(Beginning of Exercise data)

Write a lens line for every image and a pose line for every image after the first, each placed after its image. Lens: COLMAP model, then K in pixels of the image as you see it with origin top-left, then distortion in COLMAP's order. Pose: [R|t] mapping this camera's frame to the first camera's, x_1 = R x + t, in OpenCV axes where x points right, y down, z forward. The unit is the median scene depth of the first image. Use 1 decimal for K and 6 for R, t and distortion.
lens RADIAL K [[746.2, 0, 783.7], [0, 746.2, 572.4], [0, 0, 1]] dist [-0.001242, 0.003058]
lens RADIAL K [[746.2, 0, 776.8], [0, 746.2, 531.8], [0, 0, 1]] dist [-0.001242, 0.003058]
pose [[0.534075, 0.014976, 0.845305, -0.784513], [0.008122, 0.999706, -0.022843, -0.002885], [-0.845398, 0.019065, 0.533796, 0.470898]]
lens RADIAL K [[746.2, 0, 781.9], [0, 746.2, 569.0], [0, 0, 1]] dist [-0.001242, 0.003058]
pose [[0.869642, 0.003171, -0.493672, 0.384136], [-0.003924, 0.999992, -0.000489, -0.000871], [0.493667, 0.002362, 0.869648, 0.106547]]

(End of Exercise data)
(Beginning of Exercise data)

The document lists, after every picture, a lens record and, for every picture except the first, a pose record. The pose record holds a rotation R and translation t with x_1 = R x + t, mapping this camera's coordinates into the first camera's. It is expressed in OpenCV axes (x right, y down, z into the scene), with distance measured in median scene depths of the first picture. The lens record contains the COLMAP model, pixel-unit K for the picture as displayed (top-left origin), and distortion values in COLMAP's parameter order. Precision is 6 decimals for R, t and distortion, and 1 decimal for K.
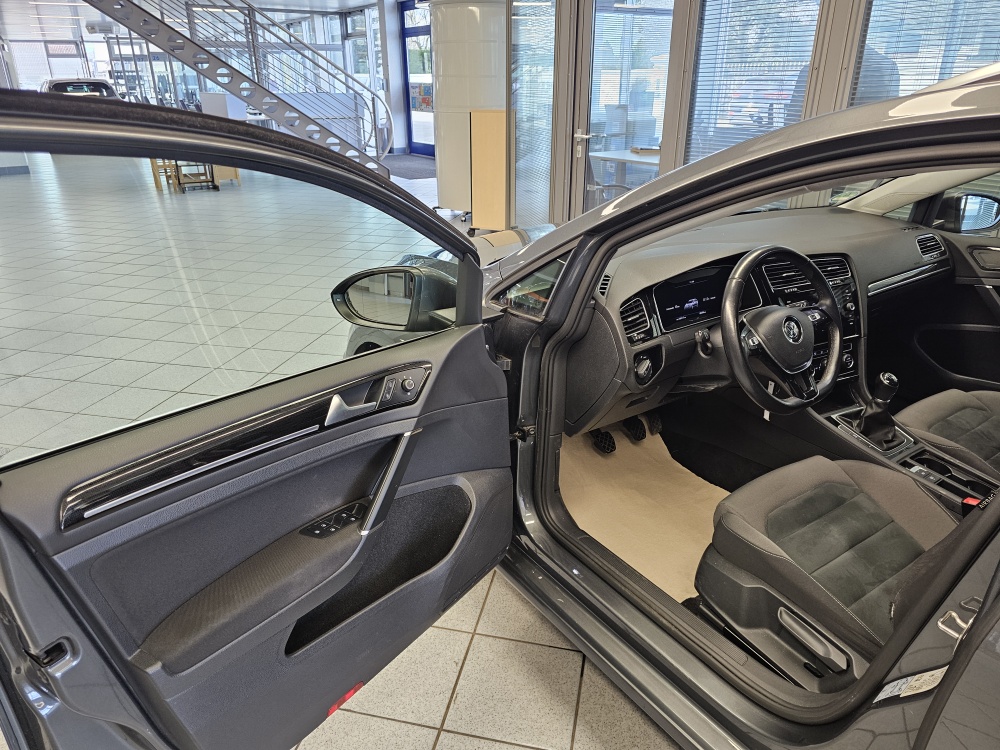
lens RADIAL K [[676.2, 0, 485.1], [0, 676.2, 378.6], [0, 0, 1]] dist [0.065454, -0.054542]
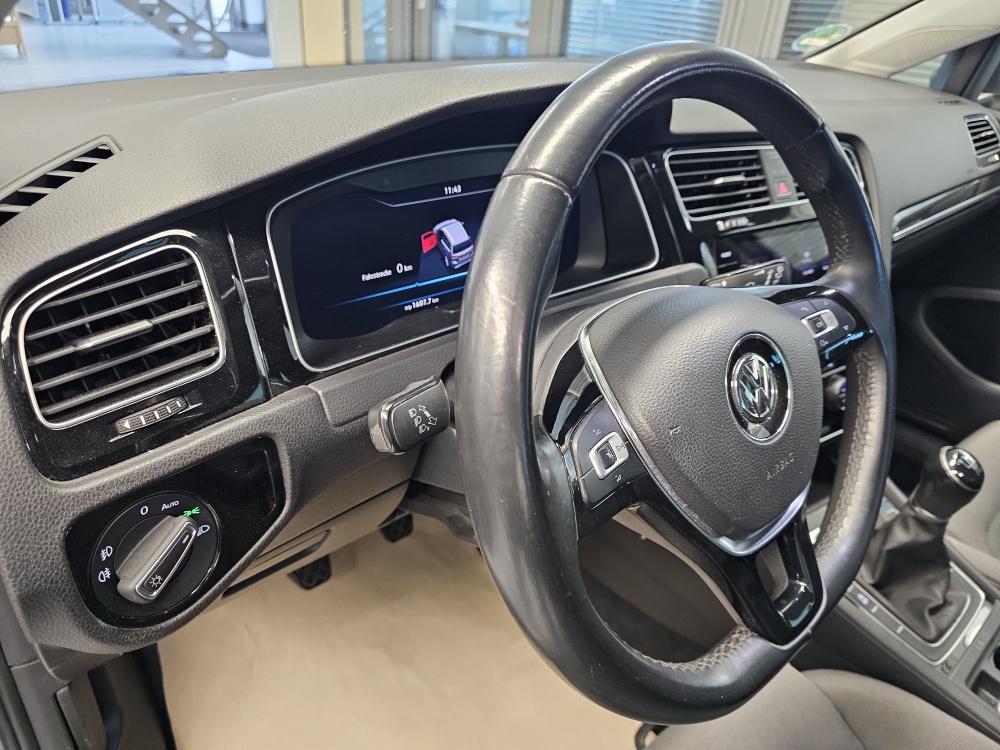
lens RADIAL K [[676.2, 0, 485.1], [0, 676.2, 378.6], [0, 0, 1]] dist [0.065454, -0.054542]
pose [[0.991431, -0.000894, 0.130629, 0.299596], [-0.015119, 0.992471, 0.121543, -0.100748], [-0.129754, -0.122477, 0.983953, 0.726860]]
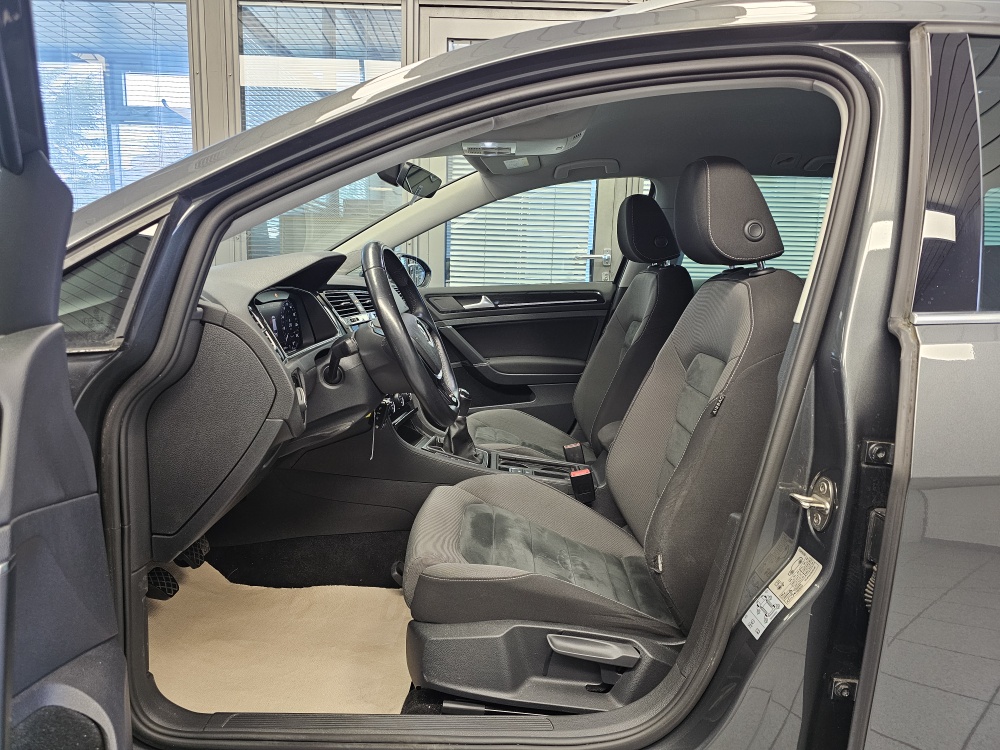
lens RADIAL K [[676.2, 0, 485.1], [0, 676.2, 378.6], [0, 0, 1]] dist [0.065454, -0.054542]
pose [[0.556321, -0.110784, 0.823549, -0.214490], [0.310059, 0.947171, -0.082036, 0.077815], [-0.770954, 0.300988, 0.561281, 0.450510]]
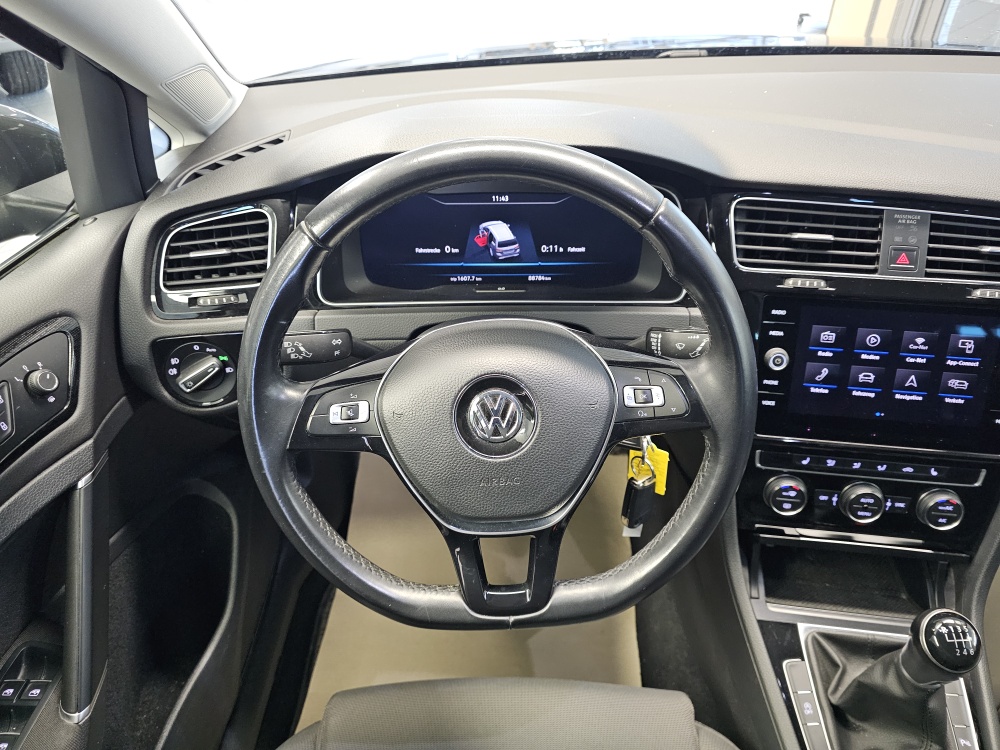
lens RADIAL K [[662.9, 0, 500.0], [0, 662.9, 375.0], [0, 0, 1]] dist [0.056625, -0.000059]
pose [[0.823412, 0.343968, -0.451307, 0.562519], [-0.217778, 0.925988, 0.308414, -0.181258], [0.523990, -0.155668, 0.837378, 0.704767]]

(End of Exercise data)
(Beginning of Exercise data)

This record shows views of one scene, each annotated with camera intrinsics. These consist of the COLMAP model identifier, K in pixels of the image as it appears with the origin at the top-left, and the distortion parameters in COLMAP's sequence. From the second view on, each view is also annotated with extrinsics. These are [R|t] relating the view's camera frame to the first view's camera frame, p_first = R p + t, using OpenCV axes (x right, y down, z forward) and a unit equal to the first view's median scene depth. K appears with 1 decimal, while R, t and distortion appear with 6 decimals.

(End of Exercise data)

Task item:
Copy out the lines starting at the one containing "Write a lens" and ending at the one containing "0.019065, 0.533796, 0.470898]]", with both of those included.

Written solution:
Write a lens line for every image and a pose line for every image after the first, each placed after its image. Lens: COLMAP model, then K in pixels of the image as you see it with origin top-left, then distortion in COLMAP's order. Pose: [R|t] mapping this camera's frame to the first camera's, x_1 = R x + t, in OpenCV axes where x points right, y down, z forward. The unit is the median scene depth of the first image. Use 1 decimal for K and 6 for R, t and distortion.
lens RADIAL K [[746.2, 0, 783.7], [0, 746.2, 572.4], [0, 0, 1]] dist [-0.001242, 0.003058]
lens RADIAL K [[746.2, 0, 776.8], [0, 746.2, 531.8], [0, 0, 1]] dist [-0.001242, 0.003058]
pose [[0.534075, 0.014976, 0.845305, -0.784513], [0.008122, 0.999706, -0.022843, -0.002885], [-0.845398, 0.019065, 0.533796, 0.470898]]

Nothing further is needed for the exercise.